A discussion around these differences and how they relate to R can be found on nabble.

How fast is it?

So is it worth it? I ran a benchmark called linear_algebra_bench.r that implemented 5 tests

  • MatMul - Multiplies two random 1000 x 5000 matrices together
  • Chol - Cholesky decomposition of a 5000 x 5000 random matrix
  • SVD - Singular Value Decompisition of a 10000 x 2000 random matrix
  • PCA - Principle component analysis of a 10000 x 2000 random matrix
  • LDA - A Linear Discriminant Analysis problem

Run time of these operations compared to Iceberg's standard install of R is shown in the table below.

Execution time in seconds (Mean of 5 independent runs)

MatMul Chol SVD PCA LDA
Standard R 134.70 20.95 46.56 179.60 132.40
Intel R with sequential MKL 12.19 2.24 9.13 24.58 31.32
Intel R with parallel MKL (2 cores) 7.21 1.60 5.43 14.66 23.54
Intel R with parallel MKL (4 cores) 3.24 1.17 3.34 7.87 20.63
Intel R with parallel MKL (8 cores) 1.71 0.38 1.99 5.33 15.82
Intel R with parallel MKL (16 cores) 0.96 0.28 1.60 4.05 13.65

Another way of viewing these results is to see the speed up compared to the standard install of R. Even on a single CPU core, the Intel builds are between 4 and 11 times faster than the standard builds. Making use of 16 cores takes this up to 141 times faster in the case of Matrix-Matrix Multiplication!

Speed up compared to standard R

MatMul Chol SVD PCA LDA
Standard R 1 1 1 1 1
Intel R with sequential MKL 11 9 5 7 4
Intel R with parallel MKL (2 cores) 19 13 9 12 6
Intel R with parallel MKL (4 cores) 42 18 14 23 6
Intel R with parallel MKL (8 cores) 79 55 23 34 8
Intel R with parallel MKL (16 cores) 141 75 29 44 10

Parallel environment

The type of parallelisation in use here is OpenMP. As such, you need to use Iceberg's openmp environment. That is, if you want 8 cores (say), add the following to your submission script

#$ -pe openmp 8
export OMP_NUM_THREADS=8

Using OpenMP limits the number of cores you can use per job to the number available on a single node. At the time of writing, this is 16.
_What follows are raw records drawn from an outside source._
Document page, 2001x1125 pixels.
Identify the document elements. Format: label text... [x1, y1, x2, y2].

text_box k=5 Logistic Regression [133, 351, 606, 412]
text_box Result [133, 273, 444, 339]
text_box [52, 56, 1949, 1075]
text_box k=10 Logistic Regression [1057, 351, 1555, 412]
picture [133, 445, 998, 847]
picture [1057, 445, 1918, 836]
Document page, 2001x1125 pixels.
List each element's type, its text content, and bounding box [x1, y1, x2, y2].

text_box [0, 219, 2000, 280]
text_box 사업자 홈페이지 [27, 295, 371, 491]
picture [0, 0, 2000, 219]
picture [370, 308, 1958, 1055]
How many cores: Finding the sweet spot

Note that everything is fastest when using 16 cores! As such, it may be tempting to always use 16 cores for your jobs. This will almost always be a mistake. It may be that the aspect of your code that's accelerated by this build doesn't account for much of the runtime of your problem. As such, those 16 cores will sit idle most of the time -- wasting resources.
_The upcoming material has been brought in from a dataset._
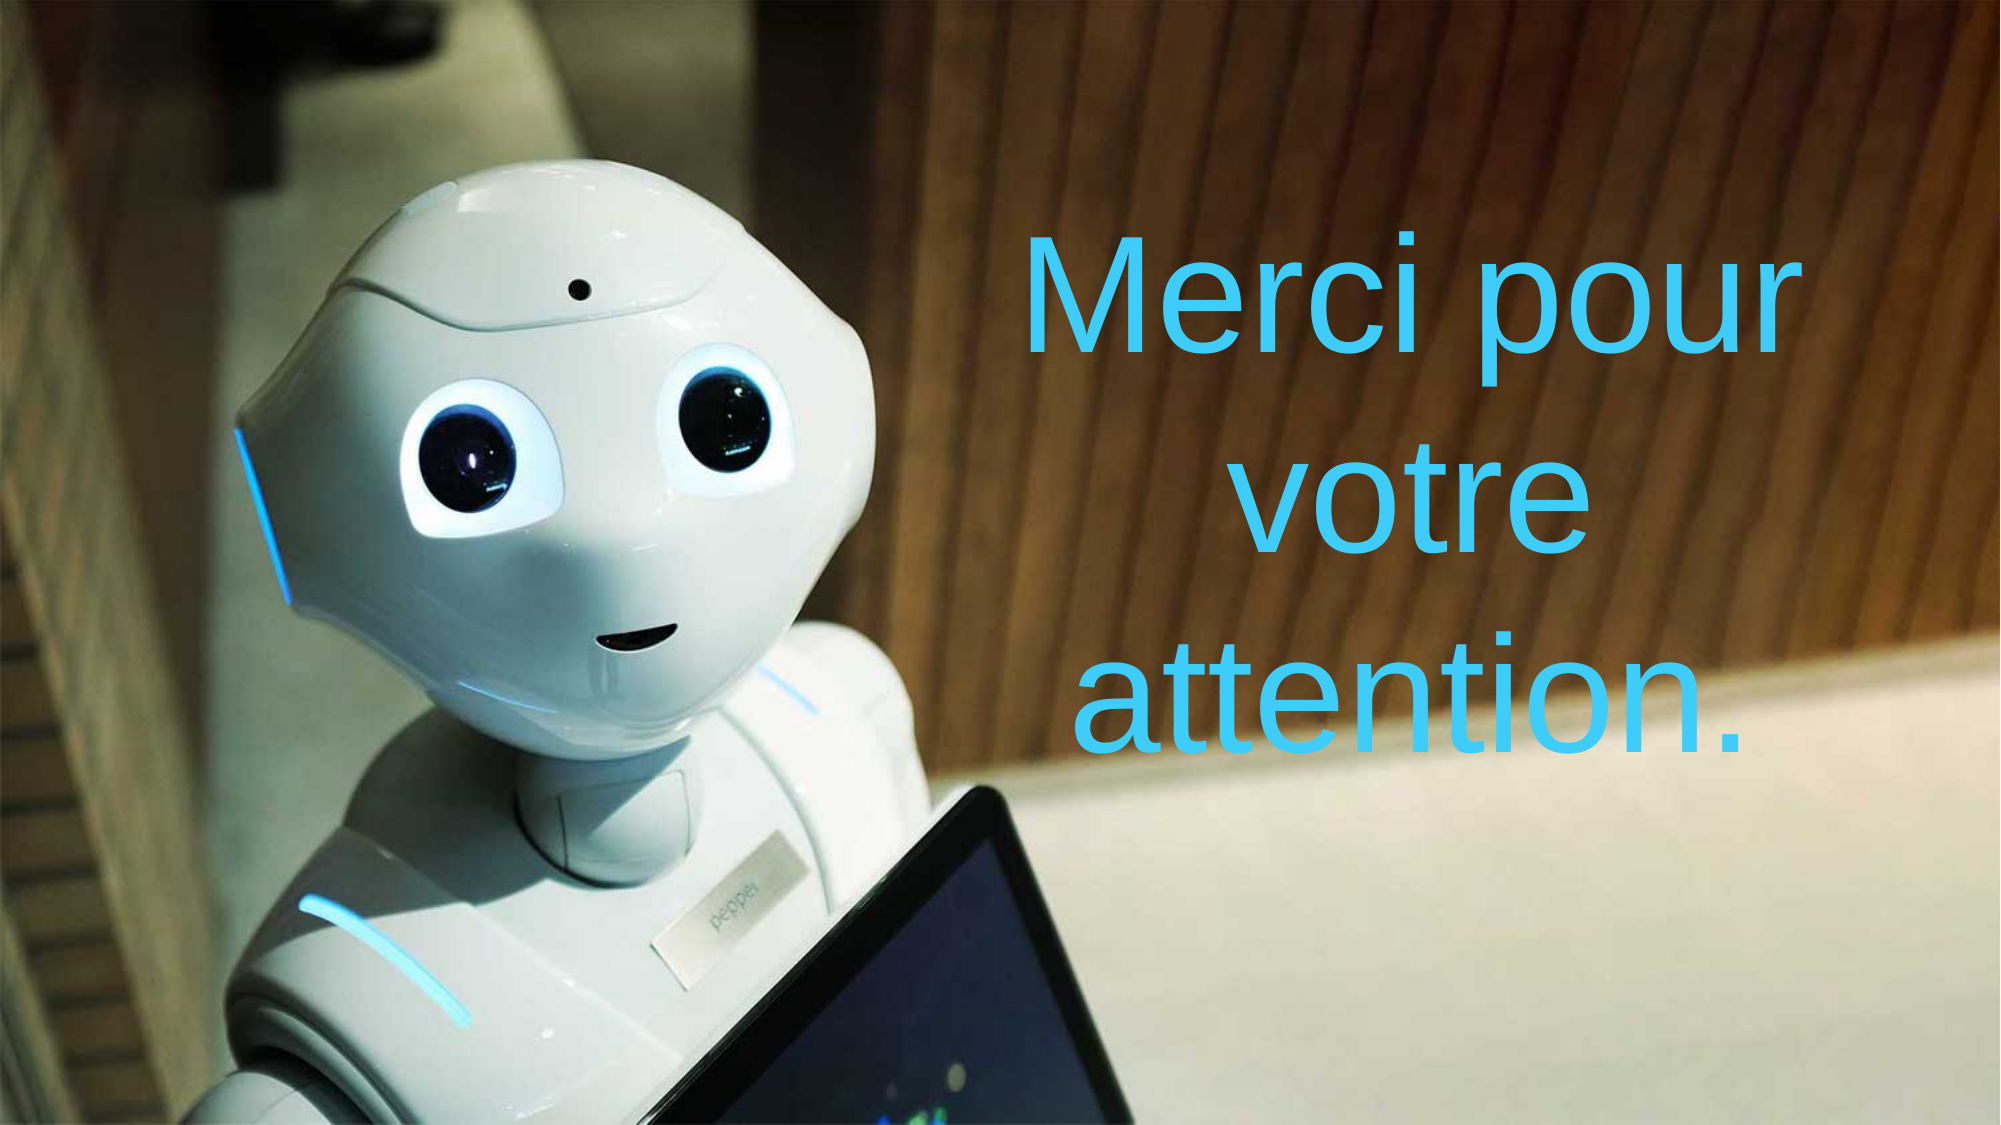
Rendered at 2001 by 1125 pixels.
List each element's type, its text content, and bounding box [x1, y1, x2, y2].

text_box Merci pour votre attention. [981, 178, 1843, 793]
picture [0, 0, 2001, 1125]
You'll also spend a lot longer waiting in the queue for 16 cores than you will for 2 cores which may swap any speed gains.

You should always perform scaling experiments before deciding how many cores to use for your jobs. Consider the Linear Discriminant Analysis problem, for example. Using just one core, Intel build gives us a 4 times speed-up compared to the standard build. Moving to 8 cores only makes it twice as fast again. As such, if you had lots of these jobs to do, your throughput would be higher running lots of single core jobs compared to lots of 8 core jobs.

If matrix-matrix multiply dominates your runtime, on the other hand, it may well be worth using 16 cores.

Using this version of R for your own work

As a user, there are a few things you need to be aware of with the Intel builds of R so I've created a separate documentation page for them. This is currently at http://docs.hpc.shef.ac.uk/en/latest/iceberg/software/apps/intel_r.html

My recommendation for using these builds is to work through the following procedure

  • Ensure that your code runs with Iceberg's standard version of R and produce a test result.
  • In the first instance, switch to the sequential version of the Intel R build. In the best case, this will just require changing the module. You may also need to install some of your packages since the Intel build has a separate packages directory to the standard build.
  • If you see speed-up and the results are consistent with your test result, try the parallel version. Initially start with 2 cores and move upwards to find the sweet spot.